34.3.2 Complex Regexp Example

Here is a complicated regexp which was formerly used by Emacs to recognize the end of a sentence together with any whitespace that follows. (Nowadays Emacs uses a similar but more complex default regexp constructed by the function sentence-end. See Standard Regexps.)

Below, we show first the regexp as a string in Lisp syntax (to distinguish spaces from tab characters), and then the result of evaluating it. The string constant begins and ends with a double-quote. ‘\"’ stands for a double-quote as part of the string, ‘\\’ for a backslash as part of the string, ‘\t’ for a tab and ‘\n’ for a newline.

"[.?!][]\"')}]*\\($\\| $\\|\t\\|  \\)[ \t\n]*"
⇒ "[.?!][]\"')}]*\\($\\| $\\| \\|  \\)[
]*"

In the output, tab and newline appear as themselves.

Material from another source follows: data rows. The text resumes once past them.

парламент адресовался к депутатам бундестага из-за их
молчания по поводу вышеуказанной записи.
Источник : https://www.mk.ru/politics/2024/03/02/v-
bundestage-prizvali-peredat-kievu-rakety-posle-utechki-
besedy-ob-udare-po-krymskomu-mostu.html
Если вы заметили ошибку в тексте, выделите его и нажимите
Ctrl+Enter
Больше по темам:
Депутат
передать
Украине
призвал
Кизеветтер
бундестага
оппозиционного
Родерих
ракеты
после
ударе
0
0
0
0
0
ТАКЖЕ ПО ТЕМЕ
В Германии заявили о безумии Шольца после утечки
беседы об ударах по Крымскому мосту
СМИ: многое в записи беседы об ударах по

This regular expression contains four parts in succession and can be deciphered as follows:

[.?!]

The first part of the pattern is a character alternative that matches any one of three characters: period, question mark, and exclamation mark. The match must begin with one of these three characters. (This is one point where the new default regexp used by Emacs differs from the old. The new value also allows some non-ASCII characters that end a sentence without any following whitespace.)

[]\"')}]*​

The second part of the pattern matches any closing braces and quotation marks, zero or more of them, that may follow the period, question mark or exclamation mark. The \" is Lisp syntax for a double-quote in a string. The ‘*’ at the end indicates that the immediately preceding regular expression (a character alternative, in this case) may be repeated zero or more times.

\\($\\| $\\|\t\\|  \\)​

The third part of the pattern matches the whitespace that follows the end of a sentence: the end of a line (optionally with a space), or a tab, or two spaces. The double backslashes mark the parentheses and vertical bars as regular expression syntax; the parentheses delimit a group and the vertical bars separate alternatives. The dollar sign is used to match the end of a line.

[ \t\n]*​

Finally, the last part of the pattern matches any additional whitespace beyond the minimum needed to end a sentence.

In the rx notation (see Rx Notation), the regexp could be written

(rx (any ".?!")                    ; Punctuation ending sentence.
(zero-or-more (any "\"')]}")) ; Closing quotes or brackets.
(or line-end
(seq " " line-end)
"\t"
" ") ; Two spaces.
(zero-or-more (any "\t\n "))) ; Optional extra whitespace.

Since rx regexps are just S-expressions, they can be formatted and commented as such.